I have decided to change my approach to the project in Ludlow, Mass from "art project" to "history project"--for the moment. It occurred to me that while I was making paintings and drawings about my experience of the place, the history of the location had simply become background. This was unacceptable to me, so I picked up the book, Mayflower by Nathaniel Philbrick and also I went to see a series of shortfilms by Thomas Comerford at Woodland Patterns Bookstore/gallery/experimental film venue in Milwaukee. I thought that Comerford's most recent film "Land Marked/Marquette" was particularly insightful in how to layer historical information encapsulated in the city of Chicago's monuments to Pere Marquette alongside contemporary environmental issues. Here is a link to his website: http://www.thomascomerford.net/film.html

Sunday, October 22, 2006

The Princess Pines


Lately, I have been talking with my mother about her impressions of the New England landscape as a part of my artistic research, I was really surprised by her initial response that for her the source of the woods "magic" could be traced to a single plant: The Princess Pine. This minature tree grows low along the forest floor in shallow soil over rocks.
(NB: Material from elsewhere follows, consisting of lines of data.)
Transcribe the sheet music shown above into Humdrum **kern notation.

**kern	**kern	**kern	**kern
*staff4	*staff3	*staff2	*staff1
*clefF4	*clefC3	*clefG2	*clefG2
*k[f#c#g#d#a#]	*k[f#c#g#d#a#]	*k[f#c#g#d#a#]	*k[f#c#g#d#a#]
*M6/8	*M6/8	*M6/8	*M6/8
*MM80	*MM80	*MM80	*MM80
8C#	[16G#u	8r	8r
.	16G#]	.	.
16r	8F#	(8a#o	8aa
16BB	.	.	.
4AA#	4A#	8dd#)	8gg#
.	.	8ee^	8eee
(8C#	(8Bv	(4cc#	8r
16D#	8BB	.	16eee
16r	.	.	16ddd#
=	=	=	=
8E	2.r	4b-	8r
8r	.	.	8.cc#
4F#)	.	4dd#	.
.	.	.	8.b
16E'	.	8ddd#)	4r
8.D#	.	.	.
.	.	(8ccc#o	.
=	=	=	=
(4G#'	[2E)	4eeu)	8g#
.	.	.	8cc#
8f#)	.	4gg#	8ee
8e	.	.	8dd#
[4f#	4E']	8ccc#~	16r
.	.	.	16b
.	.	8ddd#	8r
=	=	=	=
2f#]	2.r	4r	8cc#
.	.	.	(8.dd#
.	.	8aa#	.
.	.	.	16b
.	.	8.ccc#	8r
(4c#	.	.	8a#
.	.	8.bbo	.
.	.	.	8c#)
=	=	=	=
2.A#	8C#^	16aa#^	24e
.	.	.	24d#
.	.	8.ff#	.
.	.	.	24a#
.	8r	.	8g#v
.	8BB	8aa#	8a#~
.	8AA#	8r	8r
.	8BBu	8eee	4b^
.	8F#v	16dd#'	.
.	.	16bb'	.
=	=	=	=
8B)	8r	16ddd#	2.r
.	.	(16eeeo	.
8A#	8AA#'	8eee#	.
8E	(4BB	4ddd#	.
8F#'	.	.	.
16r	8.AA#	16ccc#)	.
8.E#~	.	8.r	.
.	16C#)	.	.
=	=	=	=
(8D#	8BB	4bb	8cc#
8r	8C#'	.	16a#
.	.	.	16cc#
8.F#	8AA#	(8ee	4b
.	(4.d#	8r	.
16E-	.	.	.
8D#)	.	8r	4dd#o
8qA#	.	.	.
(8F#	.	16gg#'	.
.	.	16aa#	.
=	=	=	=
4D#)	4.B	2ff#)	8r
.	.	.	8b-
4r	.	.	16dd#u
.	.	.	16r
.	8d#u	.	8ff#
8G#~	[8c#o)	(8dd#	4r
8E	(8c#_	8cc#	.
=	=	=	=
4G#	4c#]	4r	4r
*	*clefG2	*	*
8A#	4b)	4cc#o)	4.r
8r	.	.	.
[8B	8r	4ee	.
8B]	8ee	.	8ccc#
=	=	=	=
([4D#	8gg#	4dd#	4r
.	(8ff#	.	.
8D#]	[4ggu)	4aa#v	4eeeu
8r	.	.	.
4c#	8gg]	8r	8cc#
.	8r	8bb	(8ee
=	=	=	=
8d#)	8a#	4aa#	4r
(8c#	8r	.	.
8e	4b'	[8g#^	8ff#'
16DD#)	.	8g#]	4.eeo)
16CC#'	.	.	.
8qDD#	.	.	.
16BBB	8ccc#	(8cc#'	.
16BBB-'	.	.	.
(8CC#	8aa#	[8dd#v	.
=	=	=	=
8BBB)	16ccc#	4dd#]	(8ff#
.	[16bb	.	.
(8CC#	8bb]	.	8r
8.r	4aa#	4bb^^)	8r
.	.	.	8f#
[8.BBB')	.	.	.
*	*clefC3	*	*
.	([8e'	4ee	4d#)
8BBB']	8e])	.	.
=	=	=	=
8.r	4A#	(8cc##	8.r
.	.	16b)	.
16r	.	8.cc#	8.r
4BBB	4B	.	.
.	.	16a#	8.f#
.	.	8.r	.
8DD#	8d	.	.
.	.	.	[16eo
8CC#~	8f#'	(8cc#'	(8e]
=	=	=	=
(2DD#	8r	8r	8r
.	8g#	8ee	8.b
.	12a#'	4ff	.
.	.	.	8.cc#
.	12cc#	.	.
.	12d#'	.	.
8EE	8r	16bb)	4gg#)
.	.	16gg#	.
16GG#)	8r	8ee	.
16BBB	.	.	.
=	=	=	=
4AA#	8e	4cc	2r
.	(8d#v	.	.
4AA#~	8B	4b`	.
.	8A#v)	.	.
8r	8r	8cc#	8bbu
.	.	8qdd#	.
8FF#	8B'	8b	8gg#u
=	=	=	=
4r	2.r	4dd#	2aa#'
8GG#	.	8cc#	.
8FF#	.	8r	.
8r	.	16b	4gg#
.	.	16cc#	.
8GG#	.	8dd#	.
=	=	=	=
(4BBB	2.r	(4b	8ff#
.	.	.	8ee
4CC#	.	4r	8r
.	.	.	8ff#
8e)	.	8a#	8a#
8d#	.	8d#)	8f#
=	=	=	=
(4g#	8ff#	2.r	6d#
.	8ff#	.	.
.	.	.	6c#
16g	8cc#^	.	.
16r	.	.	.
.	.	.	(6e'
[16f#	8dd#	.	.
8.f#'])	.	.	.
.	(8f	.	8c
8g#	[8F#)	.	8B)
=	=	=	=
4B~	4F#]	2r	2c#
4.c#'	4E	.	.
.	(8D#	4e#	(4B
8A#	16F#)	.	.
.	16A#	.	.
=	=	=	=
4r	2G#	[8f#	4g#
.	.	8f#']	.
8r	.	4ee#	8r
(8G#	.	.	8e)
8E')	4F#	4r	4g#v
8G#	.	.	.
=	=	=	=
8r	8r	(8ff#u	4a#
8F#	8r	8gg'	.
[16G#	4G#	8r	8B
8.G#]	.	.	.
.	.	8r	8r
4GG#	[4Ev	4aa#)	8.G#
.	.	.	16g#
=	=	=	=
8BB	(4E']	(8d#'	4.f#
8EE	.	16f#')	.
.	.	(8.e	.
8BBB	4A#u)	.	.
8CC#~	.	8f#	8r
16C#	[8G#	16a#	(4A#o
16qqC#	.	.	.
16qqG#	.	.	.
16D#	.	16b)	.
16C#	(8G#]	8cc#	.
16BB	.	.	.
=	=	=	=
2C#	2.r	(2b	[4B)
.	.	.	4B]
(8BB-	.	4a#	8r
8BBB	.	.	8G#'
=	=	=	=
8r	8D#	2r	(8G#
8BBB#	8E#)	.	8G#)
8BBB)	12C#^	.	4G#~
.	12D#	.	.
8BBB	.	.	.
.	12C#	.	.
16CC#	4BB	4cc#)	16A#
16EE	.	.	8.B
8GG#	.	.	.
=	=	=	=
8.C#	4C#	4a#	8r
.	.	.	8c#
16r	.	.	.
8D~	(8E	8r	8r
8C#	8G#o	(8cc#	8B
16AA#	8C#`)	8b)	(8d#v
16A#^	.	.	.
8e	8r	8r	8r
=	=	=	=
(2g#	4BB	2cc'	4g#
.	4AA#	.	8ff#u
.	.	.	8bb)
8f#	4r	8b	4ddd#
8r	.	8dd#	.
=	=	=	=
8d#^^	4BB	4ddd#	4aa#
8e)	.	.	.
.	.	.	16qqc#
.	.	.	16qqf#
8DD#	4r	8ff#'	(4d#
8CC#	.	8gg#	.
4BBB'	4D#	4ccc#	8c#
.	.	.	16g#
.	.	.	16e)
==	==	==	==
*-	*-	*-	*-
The plants are actually "fern-allies" and although they are categorized as "ground pines." To find out more go to the University of MN extension site:
Last year, 170,000 ounds of Princess Pine was harvested from Midwestern forests last year for floral decorations.

http://www.extension.umn.edu/specializations/environment/components/lycopodium1.html

Monday, October 02, 2006

Times article on Internet monitoring of new construction

An article in the Sunday New York Times points to the use of the internet as an important new tool is tracking new development and construction in older communities. Often communities close to major cities that are rapidly becoming suburbs may feel that they have little control over the types of developments springing up around them. I thought this community blog did an excellent job of at least documenting the changes in their town, and providing people with a space to comment on the teardown and redevelopment of existing homes (mostly ranch houses built in the mid-1940s). The article focuses on the town of Montclair, NJ but I know I have witnessed similar types of development projects in the older suburbs of Chicago, IL in distant emerging suburbs like Ludlow, MA and even in the rural college town of Athens, OH.
Here is a link to the blog: http://www.baristanet.com
You will find a link to the New York Times article under her October 1, 2006 entry.

Friday, September 15, 2006

the unflower flower




There is evidence of the woods perpetual decay and rebirth in many of the fungi and mushrooms that I compulsively photographed for their various forms and textures, but none were as strange as the "ghost flower." Otherwise called, Indian Pipe, I was reminded when I saw this plant (and heard its unfortunate name) that the woods of western massachusetts have already been through many transformations. The "ghost flower" or "ice flower" (scientific name is montropa uniflora meaning once-turned single flower ) is a small whiteish plant with translucent leaves and flowers. It appears and disappears randomly thoughout the woods in mid-summer. It never comes back in the same spot and actually lives off the fungi that live off dead trees. The "ice plant's" odd colorless color is due to its inability to produce chlorophyll. It is also very difficult to photograph because it grows only in the shadows and washes out with a flash which I discoverd (and others have noted)-so I have included both the drawing and the photograph. Since my earlier works used pearls and icebergs as physical reminders of the welcome presence of indeterminacy in everyday life, these "ice plants" may work their way into the project. At the moment, however, they seem to raise the question, why not think of the development of the land into housing as simply another transformation in an ongoing reworking of the landscape?